Publisher: Walker & Company Edition: Hardcover, 165 pages Average Rating:
BleekerBooks.com Review
You can't intimidate someone who just doesn't care.
Matthew Cape is a nice guy. Steady, dependable. Good worker. But when his wife comes home and catches him with another woman, Cape decides to chuck it all and hit the road. He buys the vintage Corvette he's always wanted and burns rubber as he leaves Chicago, heading south.
He catches a mugger in New Orleans. Skydives in New Mexico. Keeps moving, always moving. Finally he travels up the California coast to San Francisco, where he meets Tanya and Boone Judson.
Tanya was the recruiter. She trawled the hotel bars, looking for fools and their money in town for one convention or another. She was good looking enough and charming enough to reel them in. Cape didn't fit the usual profile, but he had money, and that was enough. Cape was an avid gambler, but strictly small-time until Tanya invited him to sit on on their high-stakes poker game.
Boone was the mechanic. He got the players together, made them feel comfortable, and went to work. By the end of the night he'd taken several thousand dollars from them, but there was no proof, so no one said anything.
Except Matthew Cape. He was savvy enough to spot the cheat, and bold enough to act on his own. After the game was over he had a chat with Boone and Tanya and relieved them of a bag full of their ill-gotten gains.
The money he returned to the other players, but there was something else in the bag. Surveillance photographs of a woman, a very beautiful woman, presumably the Judsons' next mark. It didn't take long to find the photos had been taken in Lake Tahoe, so Cape set out to find the woman, and warn her.
If only he'd known what he was getting into. In short order he found the woman, her pugnacious husband, her sexually rapacious sister, and another man, the woman's friend, possibly her lover, certainly protective. They're all suspicious of Cape's story, but grudgingly accept it. But when another night of gambling ends in murder, Cape realizes he's in over his head, and no one is interested in helping.
This book unfolds like an old Gold Medal paperback, with an innocent man tangled up in circumstances beyond his control. Like many of Pronzini's characters, Cape is just an ordinary man, no superhero, but he calls up strength and resolve he didn't know he had. A good thing, too, because to get this killer, he'll need them.
Customer Reviews:
Step to the Graveyard Easy Rating: The old pro (pronzini) did it again. I did not like Matt Cape and for the most part I was glad that this was a short book. But the last chapter changed everything. Including how I rated this book. (before the final chapter I was going to rate this book a 3) I have been a fan of Bill Pronzini for over 20 years and this is far from one of his best. Read Blue Lonesome or Wastland for Strangers if you want to see him at the top of his game.

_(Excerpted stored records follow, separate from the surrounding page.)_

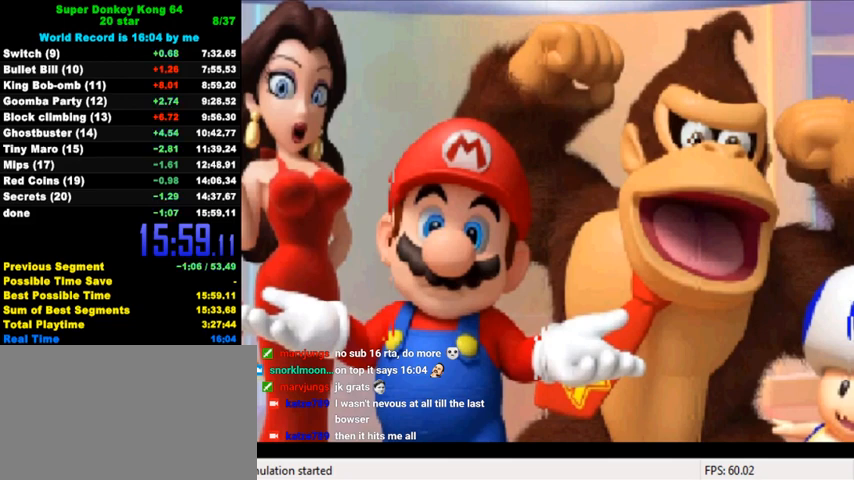
{"keys": [], "events": [[133, "d", "up"], [133, "s", "up"], [267, "a", "down"], [400, "a", "up"]]}
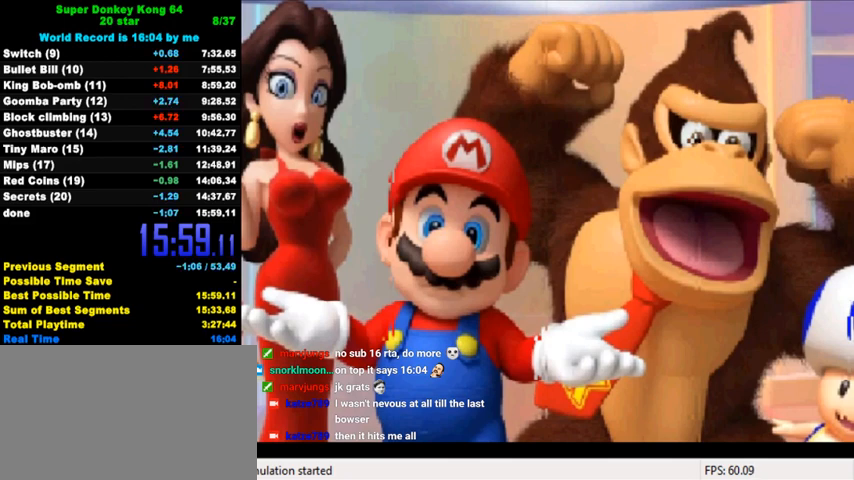
{"keys": [], "events": [[267, "c", "down"], [300, "c", "up"]]}
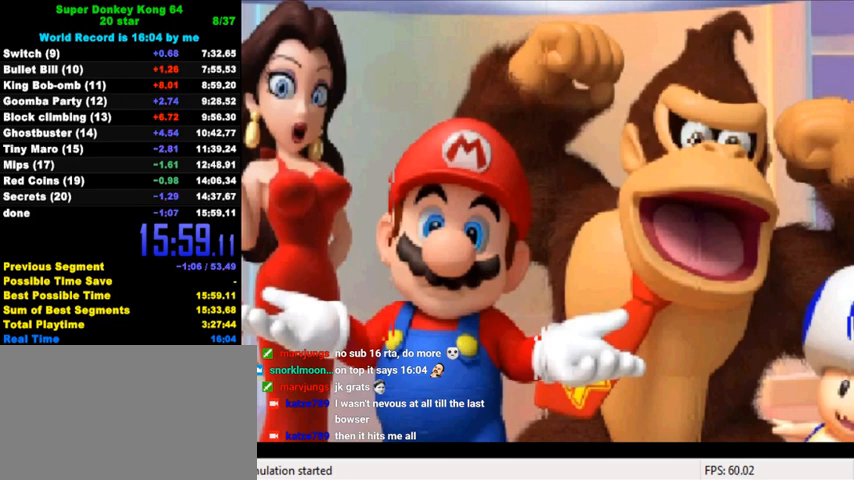
{"keys": [], "events": []}
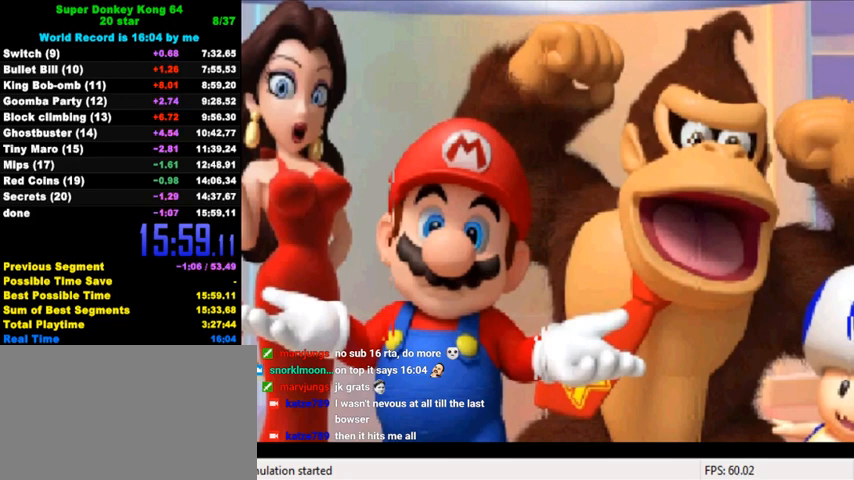
{"keys": [], "events": []}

Superb! Rating: When I started Steps To The Graveyard Easy, I was unsympathetic to the protagonist Matt Cape. He was a man with a stable family, good job, and someone well thought of by most people. He purposely turns all of this upside down and abandons everything and everyone to ostensibly find true "freedom" by heading for the open road. But was this his real motive for giving up everything? Along the way, Pronzini paints a picture of Cape that seems to stretch one's thoughts about him and his actions to the point of being unbelieveable. But, that's the genius of Pronzini's writing and one soon finds great empathy and positive feelings for Matt as the meanings of his actions become known.
While not as long as King's The Stand or as broad in scope as Long's The Descent, this is a book that feels like it and if it were any longer would be superfluous.
This is a suspensful story with a good plot and with chartacters that are completely believable. This book has several moral dilemmas, along with a great murder/mystery, that are resolved quite nicely and the twist ending begs the question "What would you do?"
Outstanding Rating: Outstanding book from the very start to the last word. I think it is Pronzini's best since A Wasteland Of Strangers.
haunting noir Rating: All his life Matthew Cape has been considered a good person, a kind and honest man whom works hard and is faithful to his wife. In the middle of a day, his world is turned upside down when Anna walks into her bedroom and sees Matt with another woman. After Anna confronts him and leaves Matt packs up and leaves home for parts unknown.
He travels all over the country seeing new places and enjoying the wild side of life. In San Francisco, con artists Tanya and Boone Judson take him in but Matt manages to turn the tables on them and regains his money. Though something Judsons let slip and through photographs, Matt travels to Lake Tahoe where he comes in contact with true evil and takes a stand that will either mean his salvation or his damnation.
This novel is neither pretty nor neat but it is an honest reflection of the human condition. Bill Pronzini, author of the famous Nameless Detective series, lays bare the soul of his protagonist in such a way that readers will come to accept his choices he made. STEP TO THE GRAVEYARD EASY is literary noir that is dark, brooding and very haunting, a book that the audience will long remember.